### Data records
┌──
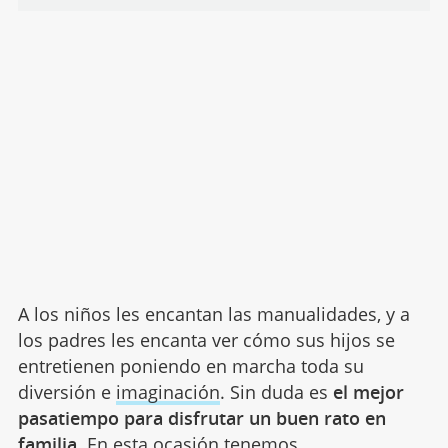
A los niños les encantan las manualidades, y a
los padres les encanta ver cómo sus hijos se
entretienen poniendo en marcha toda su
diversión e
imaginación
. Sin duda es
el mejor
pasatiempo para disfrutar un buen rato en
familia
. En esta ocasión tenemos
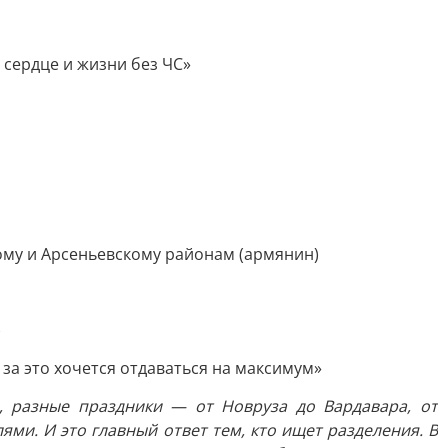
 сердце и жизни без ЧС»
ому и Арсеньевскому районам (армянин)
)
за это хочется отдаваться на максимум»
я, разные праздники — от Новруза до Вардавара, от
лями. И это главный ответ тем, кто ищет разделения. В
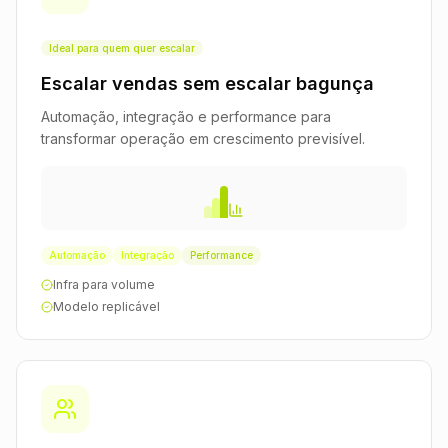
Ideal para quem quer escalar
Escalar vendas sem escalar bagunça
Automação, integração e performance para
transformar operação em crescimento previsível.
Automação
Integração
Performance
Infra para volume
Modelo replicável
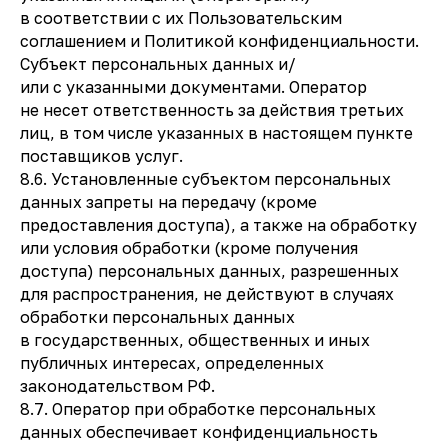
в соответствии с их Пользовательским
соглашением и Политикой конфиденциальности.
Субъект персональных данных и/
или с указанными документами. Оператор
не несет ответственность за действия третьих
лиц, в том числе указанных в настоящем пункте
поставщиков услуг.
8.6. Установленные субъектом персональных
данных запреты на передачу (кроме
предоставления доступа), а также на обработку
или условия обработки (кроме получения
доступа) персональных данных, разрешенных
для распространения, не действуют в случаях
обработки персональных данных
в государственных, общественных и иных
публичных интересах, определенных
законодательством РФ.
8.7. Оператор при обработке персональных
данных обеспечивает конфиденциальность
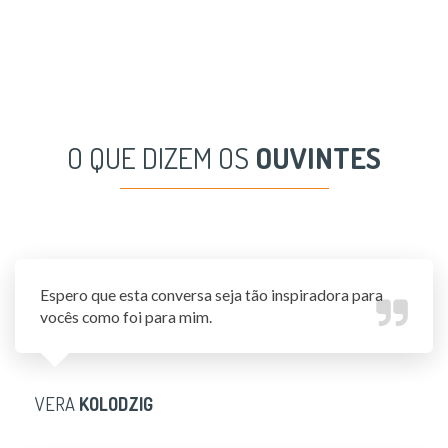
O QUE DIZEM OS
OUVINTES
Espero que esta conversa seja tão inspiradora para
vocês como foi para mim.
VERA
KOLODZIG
└──
### Your objective
All of the records must come back exactly as they stand, minus every picture.

### Expected output
A los niños les encantan las manualidades, y a
los padres les encanta ver cómo sus hijos se
entretienen poniendo en marcha toda su
diversión e
imaginación
. Sin duda es
el mejor
pasatiempo para disfrutar un buen rato en
familia
. En esta ocasión tenemos
 сердце и жизни без ЧС»
ому и Арсеньевскому районам (армянин)
)
за это хочется отдаваться на максимум»
я, разные праздники — от Новруза до Вардавара, от
лями. И это главный ответ тем, кто ищет разделения. В
Ideal para quem quer escalar
Escalar vendas sem escalar bagunça
Automação, integração e performance para
transformar operação em crescimento previsível.
Automação
Integração
Performance
Infra para volume
Modelo replicável
в соответствии с их Пользовательским
соглашением и Политикой конфиденциальности.
Субъект персональных данных и/
или с указанными документами. Оператор
не несет ответственность за действия третьих
лиц, в том числе указанных в настоящем пункте
поставщиков услуг.
8.6. Установленные субъектом персональных
данных запреты на передачу (кроме
предоставления доступа), а также на обработку
или условия обработки (кроме получения
доступа) персональных данных, разрешенных
для распространения, не действуют в случаях
обработки персональных данных
в государственных, общественных и иных
публичных интересах, определенных
законодательством РФ.
8.7. Оператор при обработке персональных
данных обеспечивает конфиденциальность
O QUE DIZEM OS
OUVINTES
Espero que esta conversa seja tão inspiradora para
vocês como foi para mim.
VERA
KOLODZIG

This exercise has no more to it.